Fare la spesa a chilometro zero in filiere corte con l’acquisto di prodotti locali – come proposto dai mercati di Campagna Amica – taglia la quantità dei rifiuti prodotti rispetto ai sistemi alimentari tradizionali. Lo spreco alimentare – sottolinea la Coldiretti – scende dal 40-60% per i sistemi alimentari di grande distribuzione alimentare ad appena il 15-25% per gli acquisti diretti dal produttore agricolo.
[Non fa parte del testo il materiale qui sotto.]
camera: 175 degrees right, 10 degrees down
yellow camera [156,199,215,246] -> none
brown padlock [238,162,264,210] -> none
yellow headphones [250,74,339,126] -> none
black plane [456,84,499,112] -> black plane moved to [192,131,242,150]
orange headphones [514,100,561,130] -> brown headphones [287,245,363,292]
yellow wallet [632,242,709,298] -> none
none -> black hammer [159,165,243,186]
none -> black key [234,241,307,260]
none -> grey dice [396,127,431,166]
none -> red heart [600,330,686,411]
Coloro che si approvvigionano esclusivamente tramite reti alimentari alternative sprecano meno i cibi in vendita sono più freschi e durano di più, e perché non devono percorrere lunghe distanze con le emissioni in atmosfera dovute alla combustione di benzina e gasolio.
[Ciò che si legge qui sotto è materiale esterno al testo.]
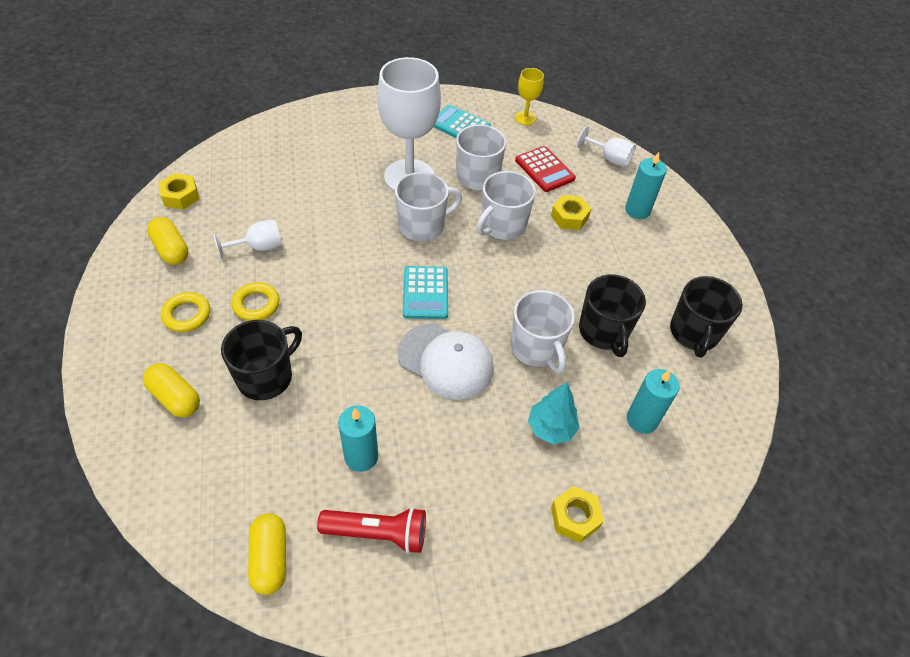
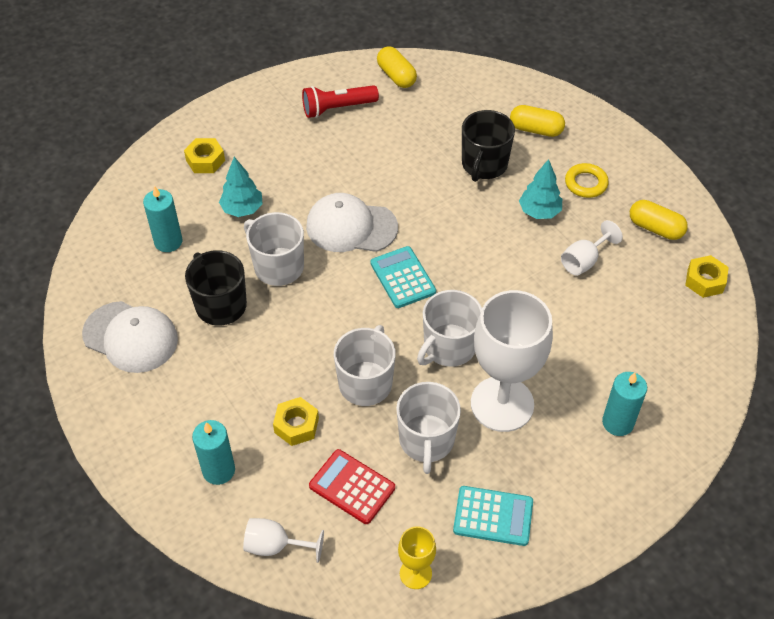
camera: 160 degrees right, 0 degrees up
yellow ring [232,282,280,321] -> turquoise tree [519,159,562,219]
turquoise candle [338,405,378,472] -> turquoise candle moved to [602,372,647,436]
black mug [670,276,743,358] -> white cap [82,301,178,373]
Inoltre, leggere attentamente la scadenza sulle etichette, verificare quotidianamente il frigorifero dove i cibi vanno correttamente posizionati, effettuare acquisti ridotti e ripetuti nel tempo, privilegiare confezioni adeguate, scegliere frutta e verdura con il giusto grado di maturazione, preferire la spesa a chilometri zero che garantisce una maggiore freschezza e durata, riscoprire le ricette degli avanzi, ma anche non avere timore di chiedere di portarli a casa quando si mangia al ristorante sono alcuni dei consigli della Coldiretti
La frutta e verdura acquistata direttamente dal produttore in vendita nei mercati degli agricoltori – spiega la Coldiretti – dura anche una settimana in più, non dovendo rimanere per tanto tempo in viaggio. Particolare attenzione – continua la Coldiretti – va riservata anche alla conservazione dei prodotti acquistati ricorrendo a tecniche di economia domestica mantenendo frutta e verdura fresche lontano dai punti di calore per evitarne l’eccessiva maturazione, l’olio extravergine al buio per evitarne l’ossidazione come le patate per evitare il germogliamento. Va ricordato che la richiesta di portare a casa gli avanzi dei pasti consumati nella ristorazione è un diritto dei clienti sancito anche dall’entrata in vigore della legge 166/16 sugli sprechi alimentari che “promuove l’utilizzo, da parte degli operatori nel settore della ristorazione, di contenitori riutilizzabili idonei a consentire ai clienti l’asporto degli avanzi di cibo”. E’ anche importante – sostiene la Coldiretti – la conoscenza delle informazioni fornite in etichetta con riguardo alla scadenza dei prodotti ed in particolare in merito al diverso significato tra “da consumarsi entro” e “da consumarsi preferibilmente entro il…”. La dicitura “da consumarsi entro” è la data entro cui il prodotto deve essere consumato ed anche il termine oltre il quale un alimento non può più essere posto in commercio. Tale data di consumo – precisa la Coldiretti – non deve essere superata altrimenti ci si può esporre a rischi importanti per la salute. Si applica ai prodotti preconfezionati, rapidamente deperibili come il latte fresco (7 giorni) e le uova (28 giorni). Discorso diverso – continua la Coldiretti – merita invece il Termine Minimo di Conservazione (TMC) riportato con la dicitura “Da consumarsi preferibilmente entro” che indica – sottolinea la Coldiretti – la data fino alla quale il prodotto alimentare conserva le sue proprietà organolettiche e gustative, o nutrizionali specifiche in adeguate condizioni di conservazione.